5. You can install the package from pip via ``python3.6 -m pip install --user cassiopeia-lineage``. One of Cassiopeia's dependencies, pysam, requires HTSLib to be installed. You can read about pysam's requirements [here](https://pysam.readthedocs.io/en/latest/installation.html#requirements). Else, if you're installing the package from source (i.e. after cloning from github), use the following:
* ``python3.6 setup.py build``
* ``python3.6 setup.py build_ext --inplace``
* ``python3.6 setup.py bdist_wheel``
* ``python3.6 -m pip install . --user``
To verify that it installed correctly, try using the package in a python session: ``import cassiopeia``. Then, to make sure that the command-line tools work, try ``reconstruct-lineage -h`` and confirm that you get the usage details.
Command Line Tools
-------------------
In addition to allowing users to use Cassiopeia from a python session, we provide five unique command line tools for common pipeline procedures:
- `reconstruct-lineage`: Reconstructs a lineage from a provided character matrix (consisting of cells x characters where each element is the observed state of that character in that cell).

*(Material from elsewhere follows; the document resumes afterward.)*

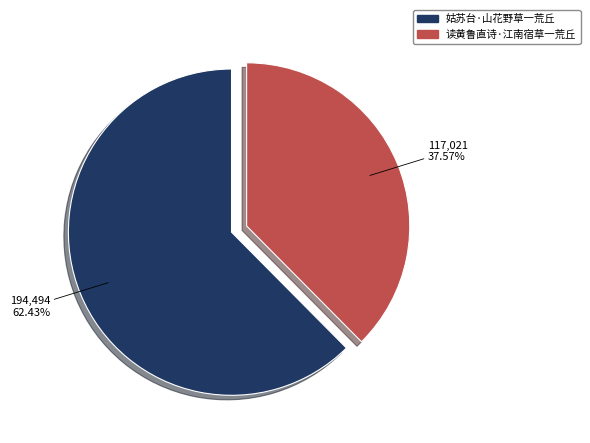

To the nearest percent, what is the combined percentage of 读黄鲁直诗·江南宿草一荒丘 and 姑苏台·山花野草一荒丘?

100%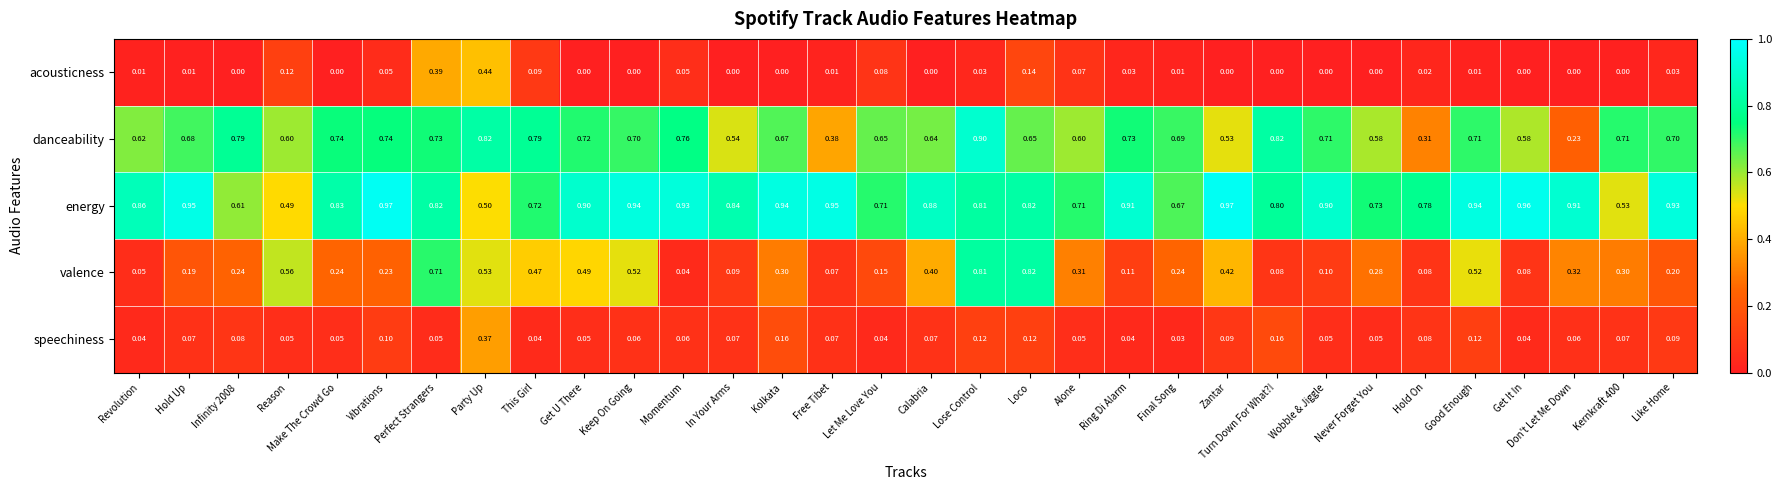

List the series in order of their peak value, lowest first.

speechiness, acousticness, valence, danceability, energy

- `post-process-tree`: Post-process trees after reconstructing to assign sample identities back to leaves of the tree and removing any leaves that don't correspond to a sample in the character matrix.
- `stress-test`: Conduct stress testing on a given simulated tree. Writes out a new tree file after inferring a tree from the unique leaves of the "true", simulated tree.
- `call-lineages`: Perform lineage group calling from a molecule table.
- `filter-molecule-table`: Perform molecule table filtering.
All usage details can be found by using the `-h` flag.